[Dataset entries]
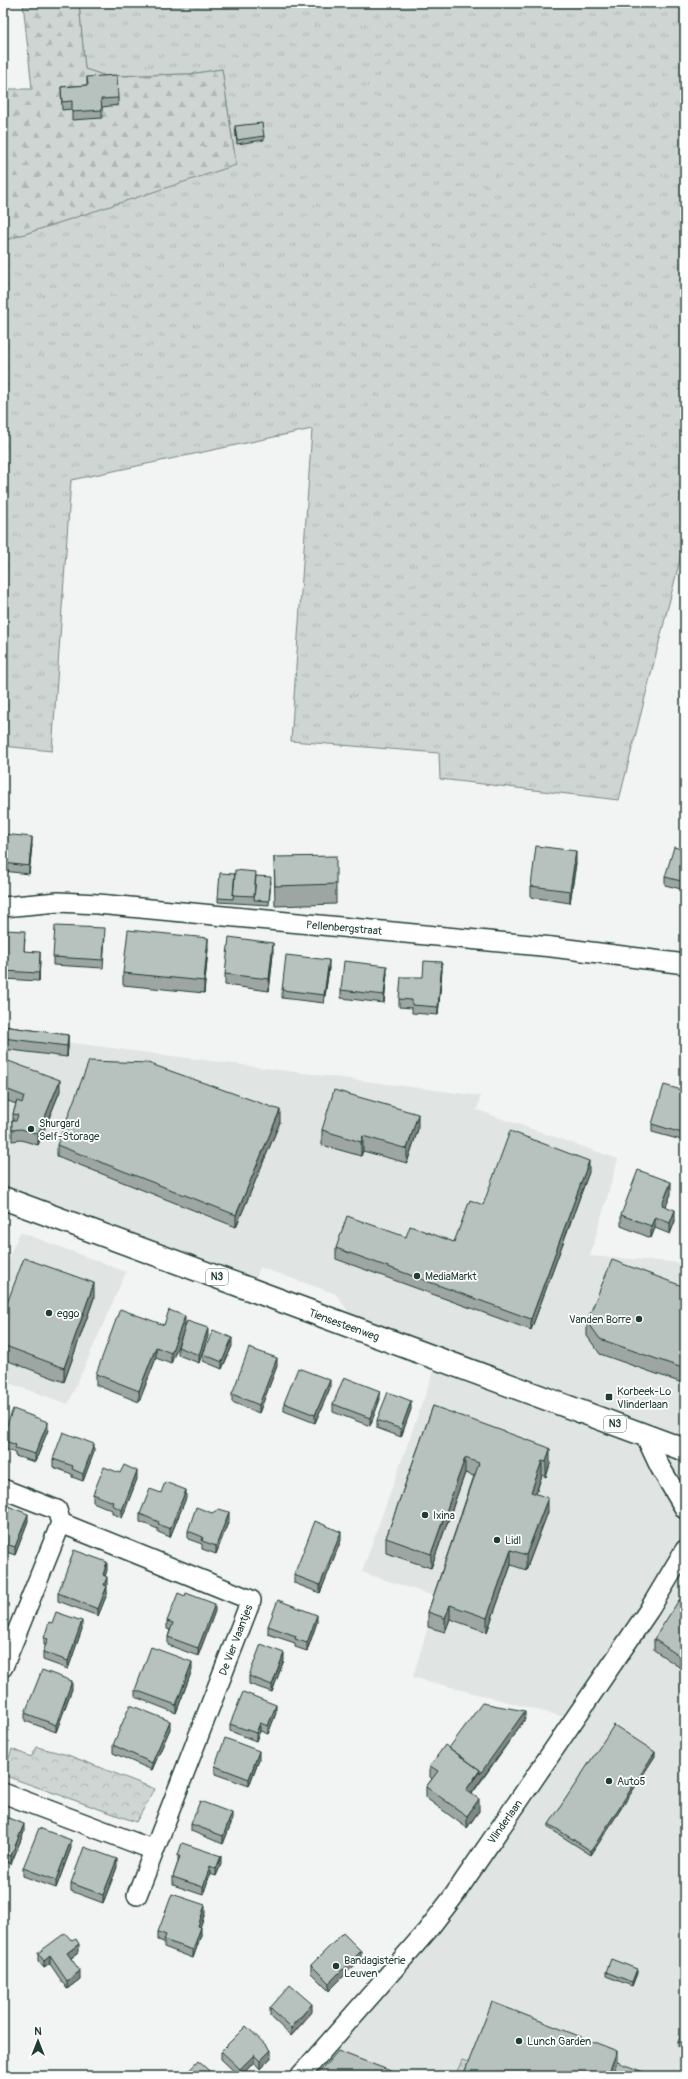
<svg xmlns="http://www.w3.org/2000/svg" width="688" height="2079" font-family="Pangolin,sans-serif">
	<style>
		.built { fill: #e0e4e3 }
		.grass { fill: url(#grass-tufts); stroke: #768984 }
		.forest { fill: url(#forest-firs); stroke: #768984 }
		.park { fill: url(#park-crowns); stroke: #768984 }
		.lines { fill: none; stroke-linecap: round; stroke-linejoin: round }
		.minor-casing { stroke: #1f3d34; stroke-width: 22 }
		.primary-casing { stroke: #1f3d34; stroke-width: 25 }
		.minor { stroke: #fff; stroke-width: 19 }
		.primary { stroke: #fff; stroke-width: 22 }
		.wall { fill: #9da6a3; stroke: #1f3d34 }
		.shaded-wall { fill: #808784; stroke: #1f3d34 }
		.building { fill: #b7c1bd; stroke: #1f3d34 }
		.poi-dot { fill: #1f3d34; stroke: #fff; stroke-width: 1.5 }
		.labels { text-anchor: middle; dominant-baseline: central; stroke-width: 3.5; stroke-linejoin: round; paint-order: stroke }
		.shield { fill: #fff; stroke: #627771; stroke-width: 1 }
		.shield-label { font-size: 10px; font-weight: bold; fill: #1f3d34 }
		.street-label { font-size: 11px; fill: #1f3d34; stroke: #fff }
		.poi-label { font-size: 11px; fill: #1f3d34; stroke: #fff; text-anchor: start }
	</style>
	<defs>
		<pattern id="grass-tufts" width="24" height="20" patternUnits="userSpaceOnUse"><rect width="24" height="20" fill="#ced5d3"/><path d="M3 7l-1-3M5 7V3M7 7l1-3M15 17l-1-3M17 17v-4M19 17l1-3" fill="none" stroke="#b0b8b6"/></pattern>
		<pattern id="forest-firs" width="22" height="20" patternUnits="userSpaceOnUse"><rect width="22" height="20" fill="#ced5d3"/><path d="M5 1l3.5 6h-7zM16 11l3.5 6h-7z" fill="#b0b8b6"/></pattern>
		<pattern id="park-crowns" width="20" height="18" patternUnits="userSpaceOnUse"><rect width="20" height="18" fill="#ced5d3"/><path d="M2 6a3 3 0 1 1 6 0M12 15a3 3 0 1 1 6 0" fill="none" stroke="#b0b8b6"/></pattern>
	</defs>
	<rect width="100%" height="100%" fill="#f2f3f3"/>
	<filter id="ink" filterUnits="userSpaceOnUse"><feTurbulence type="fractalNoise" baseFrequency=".025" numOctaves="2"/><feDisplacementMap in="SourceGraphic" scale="8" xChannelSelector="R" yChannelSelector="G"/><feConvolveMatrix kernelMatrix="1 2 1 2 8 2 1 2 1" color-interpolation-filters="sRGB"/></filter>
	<g filter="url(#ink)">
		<path class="built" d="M3 1034 480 1096 477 1110 618 1159 590 1256 685 1263V2076H313L333 2056 494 1854 583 1722 413 1677 437 1597 362 1572 438 1359 362 1331 336 1294 260 1267 252 1290 3 1191Z
			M20 1232 126 1272 68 1404 3 1381V1270Z"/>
		<path class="grass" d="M79 3H685V540L619 800 440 779 439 753 291 741 312 429 71 480 52 751 3 746V241L236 164 222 69 190 74 106 76 85 69Z
			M462 2060 468 2062 463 2076H455Z"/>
		<path class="forest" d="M23 3H79L85 69 106 76 190 74 222 69 236 165 3 241V89H32Z"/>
		<path class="park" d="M37 1747 68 1755 155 1789 136 1822 3 1775 12 1749 31 1757Z"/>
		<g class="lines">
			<g class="minor-casing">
				<path id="minor" d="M3 907 58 902 98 904 552 947 685 964
					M645 1435 660 1467 685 1509
					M3 1489 57 1510 61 1523 3 1667
					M61 1523 251 1600 137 1895
					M3 1793 154 1850
					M300 2076 427 1931 453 1897 649 1610 685 1550"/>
			</g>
			<g class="primary-casing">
				<path id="primary" d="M3 1198 685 1450"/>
			</g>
			<use href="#minor" class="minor"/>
			<use href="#primary" class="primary"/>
		</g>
		<path class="wall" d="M87 77 118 98V105L102 107V118L72 120V109L62 110 61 87 87 85Z
			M235 126 264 136V140L237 144Z
			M3 834 32 845 29 874 3 871Z
			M685 850V890L665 885V877Z
			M274 857 336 884V904L275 906Z
			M576 863 570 903 531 897V886Z
			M256 876 271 881 269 905 218 902V898Z
			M105 936 103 968 53 965V957Z
			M3 939H25L24 951 40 960 39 981 3 979Z
			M208 949 204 993 123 985V973Z
			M273 954 269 991 225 985V974Z
			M329 968 324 1003 282 998V990Z
			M442 970 438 1015 412 1013V1008L399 1007V999L423 977Z
			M387 973 384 1003 341 998V990Z
			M3 1026 68 1035V1047L67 1057 3 1049Z
			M3 1059 60 1091 38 1145 21 1140 12 1141V1121H13V1114L16 1104 3 1099Z
			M685 1091V1141L652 1132V1124Z
			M280 1122 236 1227 57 1156V1145Z
			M418 1129 407 1163 363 1151 361 1156 322 1145V1130Z
			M589 1172 531 1330 336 1259V1248L406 1237 454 1242 483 1205Z
			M671 1194 666 1206 675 1221 670 1234 655 1228 651 1238 621 1226V1215Z
			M685 1287V1384L600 1354 587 1336V1321Z
			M94 1298 64 1382 3 1359V1314Z
			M185 1316 171 1364 156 1358 139 1402 96 1385V1374L164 1325Z
			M208 1336 199 1363 178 1355V1347Z
			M232 1346 222 1369 203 1361V1354Z
			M277 1366 259 1413 232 1402V1394Z
			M330 1388 315 1423 284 1411V1403Z
			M380 1399 370 1426 333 1412V1404Z
			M433 1406 550 1464 546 1477 542 1475 536 1494 548 1512 526 1570 511 1565 487 1632 450 1619 445 1632 428 1627V1612L474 1476 465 1473 431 1568 386 1553V1538Z
			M411 1409 401 1437 377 1428V1420Z
			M48 1430 35 1462 15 1456V1453L3 1448V1435Z
			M94 1452 83 1481 72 1477V1474L53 1467V1459Z
			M137 1479 122 1518 112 1513V1510L93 1502V1494Z
			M161 1493 186 1498 170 1537 158 1532V1529L140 1522V1514Z
			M3 1504 28 1521 15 1555 3 1551Z
			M212 1513 229 1520 216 1554 202 1549V1544L188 1539V1531Z
			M341 1540 320 1593 294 1583V1575Z
			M107 1570 105 1576 107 1585 106 1586 107 1594 98 1616 58 1601V1593Z
			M685 1604V1671L654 1650V1639Z
			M215 1611 198 1656 168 1645V1637L170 1630 167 1629V1621Z
			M317 1622 307 1651 295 1647V1643L268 1634V1626Z
			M82 1629 68 1669 43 1660V1652L46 1646 44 1645V1638Z
			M284 1660 272 1692 249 1684V1676Z
			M192 1670 176 1713 135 1697V1690Z
			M72 1689 56 1732 25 1721V1713Z
			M276 1713 268 1734 260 1731 256 1741 230 1731V1724Z
			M525 1719 472 1794 479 1811 467 1828 426 1798V1787L432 1779 430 1777V1766L449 1748Z
			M170 1729 152 1770 113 1753V1745Z
			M655 1756 591 1855 549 1828V1824Z
			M259 1759 249 1786 215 1774V1766Z
			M3 1816 24 1832 11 1864 3 1861Z
			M232 1821 223 1844 191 1831V1824Z
			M71 1848 56 1888 23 1876V1868Z
			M178 1855 221 1864 216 1876 210 1874 203 1895 173 1885V1877L178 1862Z
			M117 1867 103 1903 71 1891V1883Z
			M205 1913 200 1927 201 1935 193 1958 164 1947V1942L158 1940V1932Z
			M79 1952 71 1958 80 1979 67 1989 50 1964 44 1968 38 1961V1953Z
			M361 1959 329 1991 311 1973V1965Z
			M606 1972 637 1973 632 1986 606 1976Z
			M270 2008 312 2012 291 2036 270 2016Z
			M246 2026 271 2058 260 2069 254 2062 241 2076H239L221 2059V2051Z
			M685 2030V2049L678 2046V2042Z"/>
		<path class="shaded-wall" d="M32 837V845L29 874V866Z
			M576 851V863L570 903V891Z
			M208 938V949L204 993V981Z
			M273 943V954L269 991V979Z
			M40 952V960L39 981V973Z
			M329 960V968L324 1003V995Z
			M442 962V970L438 1015V1007Z
			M387 966V973L384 1003V995Z
			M68 1035V1047L67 1057V1046Z
			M60 1080V1091L38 1145V1134Z
			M280 1110V1122L236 1227V1215Z
			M418 1114V1129L407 1163V1149Z
			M363 1136V1151L361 1156V1142Z
			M589 1161V1172L531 1330V1319Z
			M671 1182V1194L662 1216V1205Z
			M675 1210V1221L670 1234V1223Z
			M655 1217V1228L651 1238V1226Z
			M94 1283V1298L64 1382V1368Z
			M185 1316V1327L171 1364V1353Z
			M208 1328V1336L199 1363V1355Z
			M232 1338V1346L222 1369V1362Z
			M156 1347V1358L139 1402V1391Z
			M277 1358V1366L259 1413V1405Z
			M330 1380V1388L315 1423V1415Z
			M380 1391V1399L370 1426V1418Z
			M411 1401V1409L401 1437V1429Z
			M48 1422V1430L35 1462V1454Z
			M94 1444V1452L83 1481V1474Z
			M550 1449V1464L546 1477V1462Z
			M465 1458V1473L431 1568V1554Z
			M542 1461V1475L531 1507V1492Z
			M137 1471V1479L122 1518V1510Z
			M186 1490V1498L170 1537V1529Z
			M548 1498V1512L526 1570V1555Z
			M229 1512V1520L216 1554V1546Z
			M28 1514V1521L15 1555V1547Z
			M341 1532V1540L320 1593V1585Z
			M511 1550V1565L487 1632V1618Z
			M107 1562V1570L103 1583V1575Z
			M107 1577V1585L104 1593V1585Z
			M107 1586V1594L98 1616V1609Z
			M215 1604V1611L198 1656V1648Z
			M450 1605V1619L445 1632V1618Z
			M317 1615V1622L307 1651V1643Z
			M82 1621V1629L68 1669V1661Z
			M284 1653V1660L272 1692V1685Z
			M192 1662V1670L176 1713V1705Z
			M72 1681V1689L56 1732V1725Z
			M276 1705V1713L268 1734V1726Z
			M525 1711V1719L466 1801V1790Z
			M170 1721V1729L152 1770V1763Z
			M260 1723V1731L256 1741V1733Z
			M259 1751V1759L249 1786V1779Z
			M655 1752V1756L591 1855V1851Z
			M479 1799V1811L467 1828V1816Z
			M232 1813V1821L223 1844V1836Z
			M24 1824V1832L11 1864V1856Z
			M71 1840V1848L56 1888V1880Z
			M221 1856V1864L216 1876V1869Z
			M117 1859V1867L103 1903V1895Z
			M210 1866V1874L203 1895V1887Z
			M205 1905V1913L198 1934V1926Z
			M201 1927V1935L193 1958V1950Z
			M79 1944V1952L67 1961V1953Z
			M361 1951V1959L329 1991V1983Z
			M50 1956V1964L44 1968V1961Z
			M637 1969V1973L632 1986V1982Z
			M80 1971V1979L67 1989V1981Z
			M312 2004V2012L291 2036V2028Z
			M271 2050V2058L260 2069V2061Z
			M617 2051V2066L613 2076 609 2072Z
			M254 2055V2062L241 2076H240V2069Z"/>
		<path class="building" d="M117 75 118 98 101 99 102 110 72 112V101L62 102 61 87 88 85 87 77Z
			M262 123 264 136 237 140 235 126Z
			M3 834 32 837 29 866 3 863Z
			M536 846 576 851 570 891 531 886Z
			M674 847 685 850V882L665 877Z
			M336 856V884L275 886 274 857Z
			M235 870 256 872 254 896 233 895Z
			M220 873 235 874 233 899 218 898Z
			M256 876 271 877 269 901 254 900Z
			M55 926 105 928 103 960 53 957Z
			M4 930 25 931 24 951 40 952 39 973 3 971Z
			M128 930 208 938 204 981 123 973Z
			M229 937 273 943 269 979 225 974Z
			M286 955 329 960 324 995 282 990Z
			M344 961 387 966 384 995 341 990Z
			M424 961 442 962 438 1007 412 1005V1000L399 999 401 977H423Z
			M3 1026 68 1035 67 1046 3 1038Z
			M3 1059 60 1080 38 1134 21 1129 12 1130V1121H16L18 1115 13 1114 17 1101 22 1103 24 1096 3 1088Z
			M89 1061 148 1063 280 1110 236 1215 57 1145Z
			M664 1085 685 1091V1134L652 1124Z
			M334 1090 418 1114 407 1149 363 1136 361 1142 322 1130Z
			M510 1131 589 1161 531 1319 336 1248 347 1216 406 1237 410 1226 454 1242 470 1200 483 1205Z
			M638 1170 671 1182 662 1205 675 1210 670 1223 655 1217 651 1226 621 1215Z
			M24 1258 94 1283 64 1368 3 1345V1314Z
			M612 1260 685 1287V1369L600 1339 587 1321Z
			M120 1309 164 1325 169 1310 185 1316 171 1353 156 1347 139 1391 96 1374Z
			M187 1321 208 1328 199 1355 178 1347Z
			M213 1330 232 1338 222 1362 203 1354Z
			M249 1348 277 1358 259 1405 232 1394Z
			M298 1368 330 1380 315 1415 284 1403Z
			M344 1377 380 1391 370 1418 333 1404Z
			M388 1392 411 1401 401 1429 377 1420Z
			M433 1406 547 1447 550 1449 546 1462 542 1461 531 1492 548 1498 547 1500 526 1555 511 1550 487 1618 450 1605 445 1618 428 1612 479 1463 465 1458 431 1554 386 1538Z
			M13 1409 48 1422 35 1454 15 1448 16 1445 3 1440V1435Z
			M63 1432 94 1444 83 1474 72 1469 73 1466 53 1459Z
			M124 1465 137 1471 122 1510 112 1505 113 1502 93 1494 104 1467 120 1473Z
			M165 1482 186 1490 170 1529 158 1524 159 1522 140 1514 150 1489 161 1493Z
			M3 1504 28 1514 15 1547 3 1543Z
			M196 1507 212 1513 219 1509 229 1512 216 1546 202 1541 203 1537 188 1531Z
			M315 1521 341 1532 320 1585 294 1575Z
			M74 1550 107 1562 103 1575 107 1577 104 1585 107 1586 98 1609 58 1593Z
			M178 1593 185 1596 186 1593 215 1604 198 1648 168 1637 173 1623 167 1621Z
			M278 1600 317 1615 307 1643 295 1639 296 1636 268 1626Z
			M679 1600 685 1604V1660L654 1639Z
			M56 1612 82 1621 68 1661 43 1652 48 1639 44 1638 49 1622 52 1623Z
			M261 1644 284 1653 272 1685 249 1676Z
			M151 1647 192 1662 176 1705 135 1690Z
			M42 1670 72 1681 56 1725 25 1713Z
			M243 1692 276 1705 268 1726 260 1723 256 1733 230 1724Z
			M482 1703 525 1711 480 1774V1770L449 1748Z
			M130 1705 170 1721 152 1763 113 1745Z
			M614 1725 655 1752 591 1851 549 1824Z
			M225 1738 259 1751 249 1779 215 1766Z
			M445 1745 480 1770 466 1790 479 1799 467 1816 426 1787 438 1771 430 1766Z
			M200 1801 232 1813 223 1836 191 1824Z
			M3 1816 24 1824 11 1856 3 1853Z
			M39 1828 71 1840 56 1880 23 1868Z
			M182 1843 221 1856 216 1869 210 1866 203 1887 173 1877 180 1856 178 1855Z
			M84 1847 117 1859 103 1895 71 1883Z
			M172 1894 205 1905 198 1926 201 1927 193 1950 164 1940 166 1935 158 1932Z
			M65 1933 72 1941 76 1939 79 1944 67 1953 80 1971 67 1981 50 1956 44 1961 38 1953Z
			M343 1933 361 1951 329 1983 311 1965Z
			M611 1959 637 1969 632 1982 606 1972Z
			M290 1985 312 2004 291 2028 270 2008Z
			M492 2002 617 2051 609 2072 619 2076H463Z
			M246 2026 271 2050 260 2061 254 2055 240 2069 221 2051Z
			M683 2029 685 2030V2045L678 2042Z
			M338 2051 404 2076H316Z
			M198 2061 215 2076H184Z
			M617 2062 654 2076H619L613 2074Z"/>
	</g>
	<g class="poi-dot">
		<circle cx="31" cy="1129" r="4"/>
		<circle cx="417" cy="1276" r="4"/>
		<circle cx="49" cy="1313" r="4"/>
		<circle cx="639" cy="1319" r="4"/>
		<rect x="605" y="1393" width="8" height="8" rx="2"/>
		<circle cx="425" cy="1515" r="4"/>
		<circle cx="497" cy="1540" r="4"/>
		<circle cx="609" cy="1781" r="4"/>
		<circle cx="336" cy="1966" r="4"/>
		<circle cx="519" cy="2041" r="4"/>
	</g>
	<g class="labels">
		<g class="shield">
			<rect x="206" y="1269" width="22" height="16" rx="3"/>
			<rect x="604" y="1416" width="22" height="16" rx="3"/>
		</g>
		<g class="shield-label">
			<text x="217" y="1277">N3</text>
			<text x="615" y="1424">N3</text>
		</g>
		<g class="street-label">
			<text transform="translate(344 928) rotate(5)">Pellenbergstraat</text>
			<text transform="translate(344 1325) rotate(20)">Tiensesteenweg</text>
			<text transform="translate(236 1640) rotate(-69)">De Vier Vaantjes</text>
			<text transform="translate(505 1822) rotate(-55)">Vlinderlaan</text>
		</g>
		<g class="poi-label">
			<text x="39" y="1123">Shurgard<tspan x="39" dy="13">Self-Storage</tspan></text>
			<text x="425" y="1276">MediaMarkt</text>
			<text x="57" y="1313">eggo</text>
			<text x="631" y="1319" text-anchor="end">Vanden Borre</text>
			<text x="617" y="1391">Korbeek-Lo<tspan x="617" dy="13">Vlinderlaan</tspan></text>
			<text x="433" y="1515">Ixina</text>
			<text x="505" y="1540">Lidl</text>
			<text x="617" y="1781">Auto5</text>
			<text x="344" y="1960">Bandagisterie<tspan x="344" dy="13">Leuven</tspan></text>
			<text x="527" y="2041">Lunch Garden</text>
		</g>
	</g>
	<rect width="688" height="2079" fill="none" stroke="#fff" stroke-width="16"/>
	<rect x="8" y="8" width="672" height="2063" fill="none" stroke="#1f3d34" stroke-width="1.5" filter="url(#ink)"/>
	<g transform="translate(38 2041)" stroke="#ffffff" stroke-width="3" paint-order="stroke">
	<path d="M0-3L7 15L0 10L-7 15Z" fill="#1f3d34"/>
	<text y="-6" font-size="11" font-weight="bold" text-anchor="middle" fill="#1f3d34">N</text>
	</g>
</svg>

[Exercise description] From the entries above, copy each line that holds "linejoin".

[Answer for the task]
		.lines { fill: none; stroke-linecap: round; stroke-linejoin: round }
		.labels { text-anchor: middle; dominant-baseline: central; stroke-width: 3.5; stroke-linejoin: round; paint-order: stroke }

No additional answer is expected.